Valeur d’usage, valeur d’existence et altruisme

La valeur que donnent les gens aux choses repose sur différents concepts. Prenons-en juste trois : la valeur d’usage, la valeur d’existence et l’altruisme.

La valeur d’usage, c’est la valeur personnelle que les gens attachent à la forêt (l’air pur, les promenades, le jogging…). Il est possible que raser une forêt, détruire la biodiversité ou dégrader le climat améliorent l’emploi et le bien-être des populations, mais cette logique a ses limites.
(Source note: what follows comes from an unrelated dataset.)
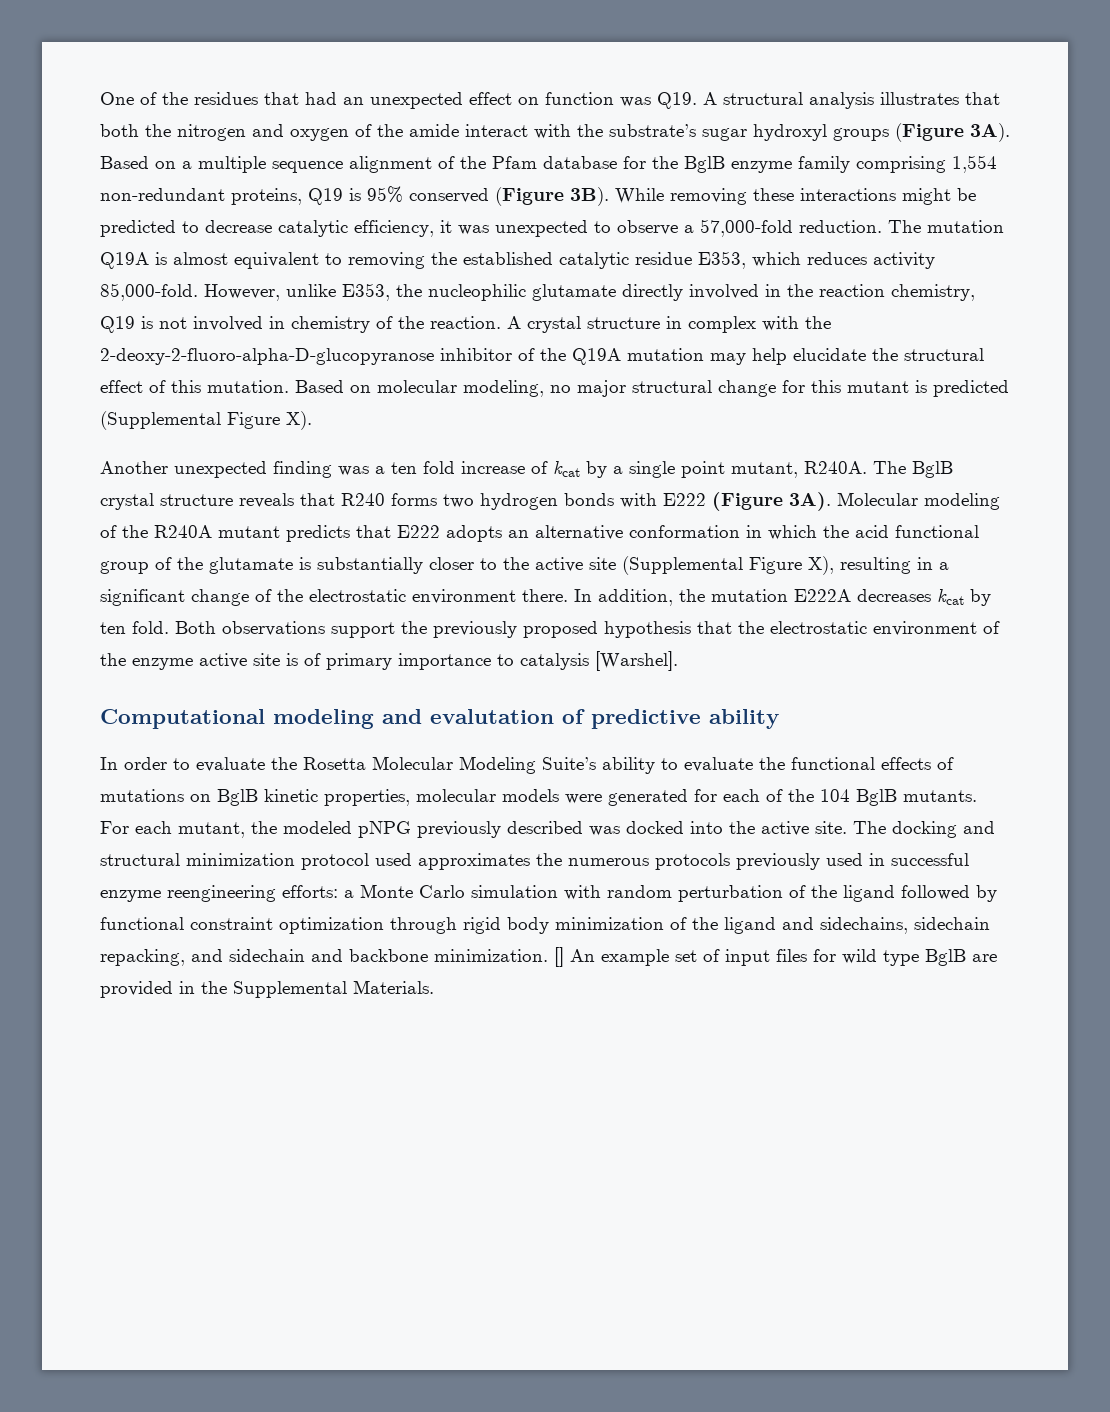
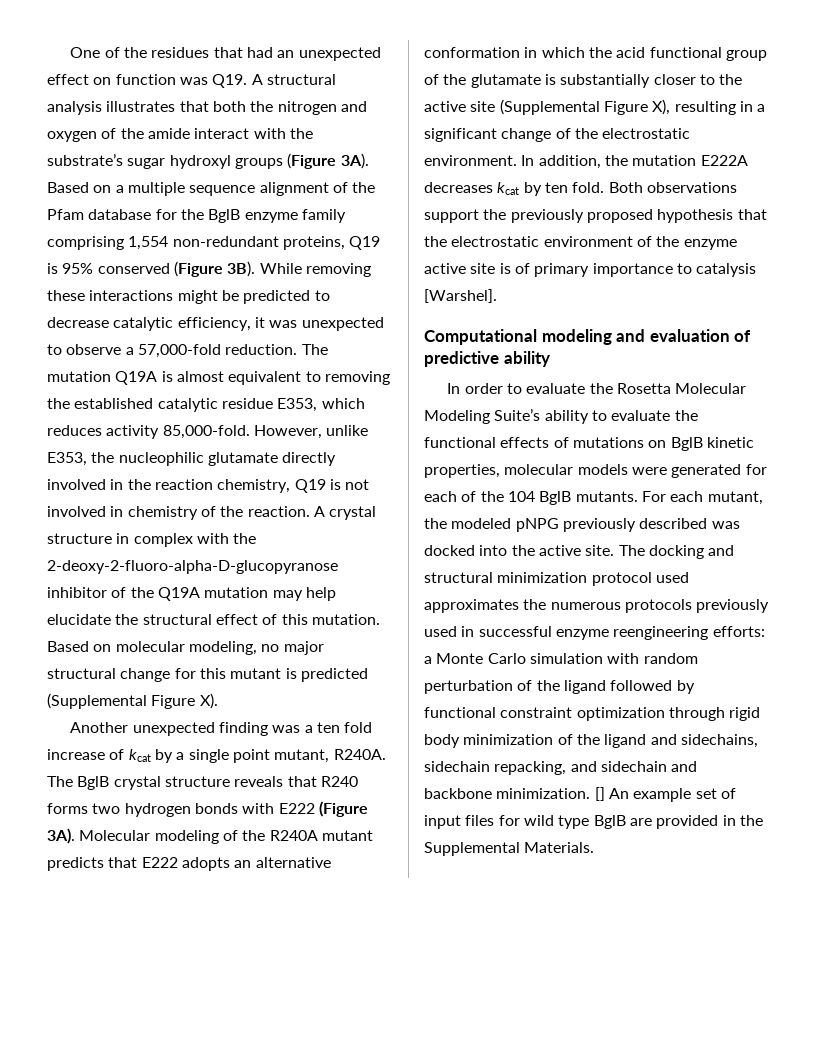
[412,589,568,604] environment there. -> [424,155,517,166] environment.
[430,709,554,724] evalutation -> [649,329,730,342] evaluation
Sans Nature, il n’y a plus d’Humains. En effet, l’Humain en fait partie intégrante et ne peut se concevoir en son absence. Et la biodiversité joue un rôle essentiel dans la survie du vivant. Détruire une forêt, avec toute sa richesse biologique, c’est détruire sa biodiversité, mais c’est aussi fragmenter encore plus les habitats naturels et donc, comme un effet domino, détruire encore d’autres espèces qui en dépendent. Calculer la valeur d’usage d’un site industriel, ce n’est pas très compliqué. Evaluer la valeur d’usage d’une forêt l’est beaucoup plus. Ceci est une première explication pour laquelle le décideur politique va facilement préférer une zone d’activité commerciale à une forêt. La plupart des militants qui défendent cette zone n’y voient aucune valeur d’usage. Alors pourquoi se mobiliser ? La motivation de l’intercommunale Idelux pour promouvoir l’activité économique à Arlon est évidemment légitime. Ce qui nous intéresse ici, c’est la motivation des citoyens qui se mobilisent pour ces 31 hectares de forêt. Ce qui nous renvoie aux deux autres notions de valeur, la valeur d’existence et l’altruisme (pour être rigoureux, l’altruisme n’est pas exactement une valeur, c’est un comportement, mais il est motivé par des valeurs ; nous allons nous concentrer sur l’altruisme entre les générations). Ces manifestations révèlent que la génération 2000-2010 en a marre des voitures, des autoroutes, des buildings, de la viande aux hormones, du productivisme à tous crins, etc. Les valeurs qui les guident sont la valeur qu’ils attachent à la Nature, et (éventuellement) l’altruisme envers les générations futures et présentes (combattre les inégalités). Soyons francs, si c’est le cas, c’est une bonne nouvelle.

Dans quelle direction ?

Il est certain qu’Arlon a besoin de se développer, et il est également certain que couper 31 hectares de forêt ne ferait pas plaisir à la plupart des gens. Dans quelle direction veut-on aller ? Le choix doit être un choix documenté sur les valeurs sociétales de la forêt, de sa biodiversité, sur la valeur économique et du projet alternatif ; ce choix doit être démocratique et, autant que possible, basé sur une base intergénérationnelle car il engage les générations futures.